# [EXTRACT PROVIDED]

Figure 5. Immunohistochemical staining and analysis. (A-C) Relationship between high and low expression of LMP2, PSME1 and PSME2 and pathological response in patients with NSCLC. (D-I) The represented immunohistochemistry staining results of two patients who achieved a complete pathological response and non‐major pathology response (MPR) post‐NACI. The represented 10× and 40× images of patient LMP2, PSME1 and PSME2 expressions achieved complete pathological response in naïve tumor (G, g-I, i). The represented 10× and 40× images of LMP2 expression and PSME1 expression and PSME2 expression of IPR patient in naïve tumor (D, d-F, f).

3.4 High pre-treatment LMP2 and ypTNM are favorable prognostic factors for NACI-NSCLC

The threshold for the LMP2, PSME1, PSME2 H-Score is determined by the OS-based X-tile. These patients were divided into low or high groups based on the cut-off value. In order to better explore the prognostic value of LMP2, PSME1 and PSME2 in patients with NACI-NSCLC, Kaplan-Meier survival analysis was used to analyze the changes of LMP2, PSME1 and PSME2 levels. Based on this result, we found that patients with high pre-treatment LMP2 had a significant survival benefit compared to patients with low pre-treatment LMP2 (P < 0.0104, median OS: NR vs. 40.0 months) (Figure 6A). However, when focusing on PSME1 and PSME2, we found no difference in prognosis between the low and high expression groups of PSME1 and PSME2 in all patients (Figures 6B, C). Similarly, we analyzed cTNM and ypTNM to assess their prognostic value in patients with NACI-NSCLC. As expected, we found that ypTNM stage III-IV patients had a worse OS rate than ypTNM stage I-II patients (P = 0.0027, median OS: 16.0 months vs. NR), but this phenomenon was not observed in cTNM. In this section, we find that high pre-treatment LMP2 and ypTNM are associated with a favorable prognosis in NACI-NSCLC.

# [GIVEN INFORMATION]

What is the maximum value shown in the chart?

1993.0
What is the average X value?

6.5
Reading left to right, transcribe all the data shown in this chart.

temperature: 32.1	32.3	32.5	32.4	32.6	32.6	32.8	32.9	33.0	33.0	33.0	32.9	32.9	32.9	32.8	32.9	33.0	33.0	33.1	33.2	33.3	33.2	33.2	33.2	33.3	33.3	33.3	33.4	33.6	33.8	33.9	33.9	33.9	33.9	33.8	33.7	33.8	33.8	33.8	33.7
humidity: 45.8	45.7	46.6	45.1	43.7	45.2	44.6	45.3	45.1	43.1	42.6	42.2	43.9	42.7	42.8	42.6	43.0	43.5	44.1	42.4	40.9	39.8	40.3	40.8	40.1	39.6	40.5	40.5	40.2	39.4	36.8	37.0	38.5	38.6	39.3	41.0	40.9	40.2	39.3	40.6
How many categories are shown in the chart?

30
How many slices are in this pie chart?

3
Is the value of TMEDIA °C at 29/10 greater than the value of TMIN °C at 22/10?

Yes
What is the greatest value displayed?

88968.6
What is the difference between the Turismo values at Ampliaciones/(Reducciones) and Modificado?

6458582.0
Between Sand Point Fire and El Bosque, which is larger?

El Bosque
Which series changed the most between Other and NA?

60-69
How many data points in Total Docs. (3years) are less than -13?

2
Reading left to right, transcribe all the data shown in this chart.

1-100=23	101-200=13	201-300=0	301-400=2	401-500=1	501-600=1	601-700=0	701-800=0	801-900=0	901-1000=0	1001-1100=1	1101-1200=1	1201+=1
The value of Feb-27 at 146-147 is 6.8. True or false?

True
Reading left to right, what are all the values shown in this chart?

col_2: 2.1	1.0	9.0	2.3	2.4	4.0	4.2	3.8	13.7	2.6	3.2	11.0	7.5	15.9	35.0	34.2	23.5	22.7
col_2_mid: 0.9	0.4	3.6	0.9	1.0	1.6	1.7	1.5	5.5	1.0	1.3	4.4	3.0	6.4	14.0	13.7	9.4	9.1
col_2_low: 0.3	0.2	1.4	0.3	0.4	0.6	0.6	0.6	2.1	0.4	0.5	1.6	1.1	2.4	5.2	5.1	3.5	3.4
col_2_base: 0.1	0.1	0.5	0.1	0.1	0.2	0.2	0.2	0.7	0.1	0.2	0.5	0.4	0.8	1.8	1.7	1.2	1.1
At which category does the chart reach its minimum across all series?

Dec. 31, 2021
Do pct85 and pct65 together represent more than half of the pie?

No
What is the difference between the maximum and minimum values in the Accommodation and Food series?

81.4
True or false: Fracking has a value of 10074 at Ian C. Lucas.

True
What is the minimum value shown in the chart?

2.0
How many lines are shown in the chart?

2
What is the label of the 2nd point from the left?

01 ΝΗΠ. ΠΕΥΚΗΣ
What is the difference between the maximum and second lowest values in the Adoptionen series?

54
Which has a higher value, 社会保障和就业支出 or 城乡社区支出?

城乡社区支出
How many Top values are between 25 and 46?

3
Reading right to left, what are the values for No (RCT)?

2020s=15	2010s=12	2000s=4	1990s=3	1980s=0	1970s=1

# [WHAT YOU WILL DO]
From the NSCLC excerpt above, set down word for word the part from "Figure 5. Immunohistochemical staining" up to and including "tumor (D, d-F, f).".

# [TASK SOLUTION]
Figure 5. Immunohistochemical staining and analysis. (A-C) Relationship between high and low expression of LMP2, PSME1 and PSME2 and pathological response in patients with NSCLC. (D-I) The represented immunohistochemistry staining results of two patients who achieved a complete pathological response and non‐major pathology response (MPR) post‐NACI. The represented 10× and 40× images of patient LMP2, PSME1 and PSME2 expressions achieved complete pathological response in naïve tumor (G, g-I, i). The represented 10× and 40× images of LMP2 expression and PSME1 expression and PSME2 expression of IPR patient in naïve tumor (D, d-F, f).